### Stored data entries
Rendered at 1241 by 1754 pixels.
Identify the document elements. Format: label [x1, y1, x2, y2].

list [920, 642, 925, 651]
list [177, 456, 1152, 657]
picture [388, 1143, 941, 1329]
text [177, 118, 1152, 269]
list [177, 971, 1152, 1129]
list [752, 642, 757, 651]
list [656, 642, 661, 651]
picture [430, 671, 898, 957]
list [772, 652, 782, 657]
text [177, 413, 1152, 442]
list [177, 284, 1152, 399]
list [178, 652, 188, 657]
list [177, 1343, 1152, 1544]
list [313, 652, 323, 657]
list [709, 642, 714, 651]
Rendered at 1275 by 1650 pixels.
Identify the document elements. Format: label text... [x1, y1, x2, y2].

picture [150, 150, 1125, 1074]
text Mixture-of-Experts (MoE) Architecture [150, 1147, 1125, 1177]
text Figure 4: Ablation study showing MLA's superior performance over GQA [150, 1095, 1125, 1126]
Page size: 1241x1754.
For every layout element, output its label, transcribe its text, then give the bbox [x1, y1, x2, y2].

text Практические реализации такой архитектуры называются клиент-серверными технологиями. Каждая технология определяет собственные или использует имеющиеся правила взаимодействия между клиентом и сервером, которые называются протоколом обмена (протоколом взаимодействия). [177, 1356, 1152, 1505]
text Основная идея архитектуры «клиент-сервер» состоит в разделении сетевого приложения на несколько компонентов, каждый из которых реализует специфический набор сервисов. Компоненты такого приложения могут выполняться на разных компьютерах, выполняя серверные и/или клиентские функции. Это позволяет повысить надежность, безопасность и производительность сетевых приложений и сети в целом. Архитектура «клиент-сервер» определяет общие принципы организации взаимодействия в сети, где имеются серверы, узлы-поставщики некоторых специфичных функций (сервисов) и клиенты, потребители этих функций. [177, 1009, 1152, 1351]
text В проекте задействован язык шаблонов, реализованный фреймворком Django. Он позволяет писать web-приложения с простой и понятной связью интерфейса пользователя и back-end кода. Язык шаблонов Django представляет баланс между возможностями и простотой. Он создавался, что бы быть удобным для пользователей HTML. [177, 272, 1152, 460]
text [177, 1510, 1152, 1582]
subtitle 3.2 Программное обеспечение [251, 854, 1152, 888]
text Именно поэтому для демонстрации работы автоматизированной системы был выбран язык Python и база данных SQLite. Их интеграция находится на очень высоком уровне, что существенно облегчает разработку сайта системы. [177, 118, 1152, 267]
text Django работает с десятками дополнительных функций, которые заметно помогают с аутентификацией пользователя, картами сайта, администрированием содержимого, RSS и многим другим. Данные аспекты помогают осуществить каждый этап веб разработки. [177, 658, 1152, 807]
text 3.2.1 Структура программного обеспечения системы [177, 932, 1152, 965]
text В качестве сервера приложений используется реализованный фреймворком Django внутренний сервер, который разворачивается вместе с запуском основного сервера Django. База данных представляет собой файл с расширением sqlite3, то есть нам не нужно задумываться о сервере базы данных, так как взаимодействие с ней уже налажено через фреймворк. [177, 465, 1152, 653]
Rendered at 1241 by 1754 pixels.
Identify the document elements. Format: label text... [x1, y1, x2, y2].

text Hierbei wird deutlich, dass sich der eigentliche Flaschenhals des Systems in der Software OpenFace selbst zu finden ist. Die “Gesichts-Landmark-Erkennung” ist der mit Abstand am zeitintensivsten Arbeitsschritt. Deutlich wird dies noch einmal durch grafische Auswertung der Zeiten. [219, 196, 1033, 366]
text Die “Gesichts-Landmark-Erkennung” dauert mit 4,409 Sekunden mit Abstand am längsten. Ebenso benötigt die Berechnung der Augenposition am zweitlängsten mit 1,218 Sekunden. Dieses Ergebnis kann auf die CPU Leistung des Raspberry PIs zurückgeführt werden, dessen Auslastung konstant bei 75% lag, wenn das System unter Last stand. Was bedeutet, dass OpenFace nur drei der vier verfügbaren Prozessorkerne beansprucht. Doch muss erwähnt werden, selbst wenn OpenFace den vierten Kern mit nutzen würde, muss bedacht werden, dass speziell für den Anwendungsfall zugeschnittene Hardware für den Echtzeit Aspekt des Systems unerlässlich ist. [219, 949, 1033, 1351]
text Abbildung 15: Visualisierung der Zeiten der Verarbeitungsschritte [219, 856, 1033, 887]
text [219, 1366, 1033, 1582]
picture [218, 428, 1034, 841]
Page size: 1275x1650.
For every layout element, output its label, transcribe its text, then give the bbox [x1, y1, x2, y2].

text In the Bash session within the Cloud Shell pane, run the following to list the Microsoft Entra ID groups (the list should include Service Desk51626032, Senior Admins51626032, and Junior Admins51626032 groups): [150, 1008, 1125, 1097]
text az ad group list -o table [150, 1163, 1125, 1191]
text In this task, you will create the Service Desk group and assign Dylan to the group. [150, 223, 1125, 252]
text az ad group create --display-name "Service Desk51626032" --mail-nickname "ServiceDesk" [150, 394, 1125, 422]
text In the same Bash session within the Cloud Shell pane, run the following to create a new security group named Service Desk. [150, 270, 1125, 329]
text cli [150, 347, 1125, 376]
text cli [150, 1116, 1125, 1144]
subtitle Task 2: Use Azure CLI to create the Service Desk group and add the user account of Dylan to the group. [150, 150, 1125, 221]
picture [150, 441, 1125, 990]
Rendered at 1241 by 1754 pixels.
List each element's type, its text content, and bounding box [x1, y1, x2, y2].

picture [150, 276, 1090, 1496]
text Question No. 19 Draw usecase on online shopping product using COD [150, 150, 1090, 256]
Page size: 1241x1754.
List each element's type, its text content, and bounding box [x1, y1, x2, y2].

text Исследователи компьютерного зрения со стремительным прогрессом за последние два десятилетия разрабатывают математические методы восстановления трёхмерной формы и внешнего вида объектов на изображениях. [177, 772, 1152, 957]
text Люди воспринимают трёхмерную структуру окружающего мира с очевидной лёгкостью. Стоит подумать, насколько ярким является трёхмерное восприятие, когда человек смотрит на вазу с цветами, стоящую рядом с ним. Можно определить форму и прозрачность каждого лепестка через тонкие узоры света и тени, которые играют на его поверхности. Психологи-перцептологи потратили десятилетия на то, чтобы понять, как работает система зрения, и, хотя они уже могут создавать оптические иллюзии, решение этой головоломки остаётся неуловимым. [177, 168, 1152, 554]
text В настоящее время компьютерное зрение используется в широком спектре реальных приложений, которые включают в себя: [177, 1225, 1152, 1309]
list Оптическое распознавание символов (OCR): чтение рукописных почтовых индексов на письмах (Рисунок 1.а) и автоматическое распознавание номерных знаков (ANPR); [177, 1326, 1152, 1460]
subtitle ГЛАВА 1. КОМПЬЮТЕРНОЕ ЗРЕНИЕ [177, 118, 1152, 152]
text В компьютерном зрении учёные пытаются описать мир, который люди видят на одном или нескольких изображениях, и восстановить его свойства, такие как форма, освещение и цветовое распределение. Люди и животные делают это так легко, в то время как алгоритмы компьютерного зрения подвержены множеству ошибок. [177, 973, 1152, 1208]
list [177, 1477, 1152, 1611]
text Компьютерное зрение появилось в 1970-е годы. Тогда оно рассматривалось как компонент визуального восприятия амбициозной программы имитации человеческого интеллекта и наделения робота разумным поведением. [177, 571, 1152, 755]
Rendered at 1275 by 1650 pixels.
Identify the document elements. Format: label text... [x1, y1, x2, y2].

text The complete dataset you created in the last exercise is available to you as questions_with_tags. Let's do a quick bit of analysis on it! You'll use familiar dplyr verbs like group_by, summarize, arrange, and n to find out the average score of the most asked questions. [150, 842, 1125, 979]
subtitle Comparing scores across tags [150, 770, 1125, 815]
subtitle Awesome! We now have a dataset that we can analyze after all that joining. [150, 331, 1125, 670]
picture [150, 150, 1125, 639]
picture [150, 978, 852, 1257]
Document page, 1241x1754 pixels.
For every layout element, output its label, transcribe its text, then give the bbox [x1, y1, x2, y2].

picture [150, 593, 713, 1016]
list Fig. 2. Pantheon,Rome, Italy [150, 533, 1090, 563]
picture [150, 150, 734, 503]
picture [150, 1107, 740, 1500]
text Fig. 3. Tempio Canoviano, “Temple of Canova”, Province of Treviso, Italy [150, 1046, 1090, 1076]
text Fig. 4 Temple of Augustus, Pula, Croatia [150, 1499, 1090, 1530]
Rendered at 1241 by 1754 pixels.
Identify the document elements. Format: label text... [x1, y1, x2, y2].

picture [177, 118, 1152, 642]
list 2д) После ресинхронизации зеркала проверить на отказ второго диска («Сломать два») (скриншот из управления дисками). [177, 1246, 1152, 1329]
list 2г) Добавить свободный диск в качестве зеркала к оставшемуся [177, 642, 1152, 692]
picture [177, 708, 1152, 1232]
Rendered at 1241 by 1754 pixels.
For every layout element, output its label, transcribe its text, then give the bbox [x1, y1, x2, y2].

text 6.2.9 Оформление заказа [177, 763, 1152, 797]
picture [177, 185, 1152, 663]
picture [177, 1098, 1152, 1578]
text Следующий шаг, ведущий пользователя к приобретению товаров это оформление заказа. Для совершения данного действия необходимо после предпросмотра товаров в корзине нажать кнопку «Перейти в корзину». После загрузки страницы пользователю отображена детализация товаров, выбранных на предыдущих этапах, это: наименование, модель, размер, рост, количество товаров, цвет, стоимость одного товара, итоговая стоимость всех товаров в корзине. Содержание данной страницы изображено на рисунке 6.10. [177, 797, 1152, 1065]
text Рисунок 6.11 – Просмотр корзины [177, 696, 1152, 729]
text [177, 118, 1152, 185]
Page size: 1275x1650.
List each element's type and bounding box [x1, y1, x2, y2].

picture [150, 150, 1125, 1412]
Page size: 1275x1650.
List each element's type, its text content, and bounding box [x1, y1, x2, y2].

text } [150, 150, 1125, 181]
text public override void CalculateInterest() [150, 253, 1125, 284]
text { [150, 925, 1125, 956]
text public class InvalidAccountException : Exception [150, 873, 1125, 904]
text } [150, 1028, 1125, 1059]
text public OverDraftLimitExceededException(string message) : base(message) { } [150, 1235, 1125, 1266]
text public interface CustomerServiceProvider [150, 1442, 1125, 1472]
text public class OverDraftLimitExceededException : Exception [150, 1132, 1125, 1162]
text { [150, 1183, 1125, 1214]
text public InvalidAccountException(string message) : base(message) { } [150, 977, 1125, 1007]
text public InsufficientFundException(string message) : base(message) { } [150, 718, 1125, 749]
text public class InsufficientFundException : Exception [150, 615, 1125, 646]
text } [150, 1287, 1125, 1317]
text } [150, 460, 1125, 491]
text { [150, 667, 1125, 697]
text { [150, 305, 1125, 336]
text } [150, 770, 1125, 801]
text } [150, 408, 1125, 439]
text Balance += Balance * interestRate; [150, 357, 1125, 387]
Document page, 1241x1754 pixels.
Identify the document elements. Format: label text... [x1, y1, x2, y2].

### What is required
Of the entries above, repeat exactly the lines between the line with "list [177, 456, 1152, 657]" and the line with "list [709, 642, 714, 651]", inclusive, and no others.

### Task response
list [177, 456, 1152, 657]
picture [388, 1143, 941, 1329]
text [177, 118, 1152, 269]
list [177, 971, 1152, 1129]
list [752, 642, 757, 651]
list [656, 642, 661, 651]
picture [430, 671, 898, 957]
list [772, 652, 782, 657]
text [177, 413, 1152, 442]
list [177, 284, 1152, 399]
list [178, 652, 188, 657]
list [177, 1343, 1152, 1544]
list [313, 652, 323, 657]
list [709, 642, 714, 651]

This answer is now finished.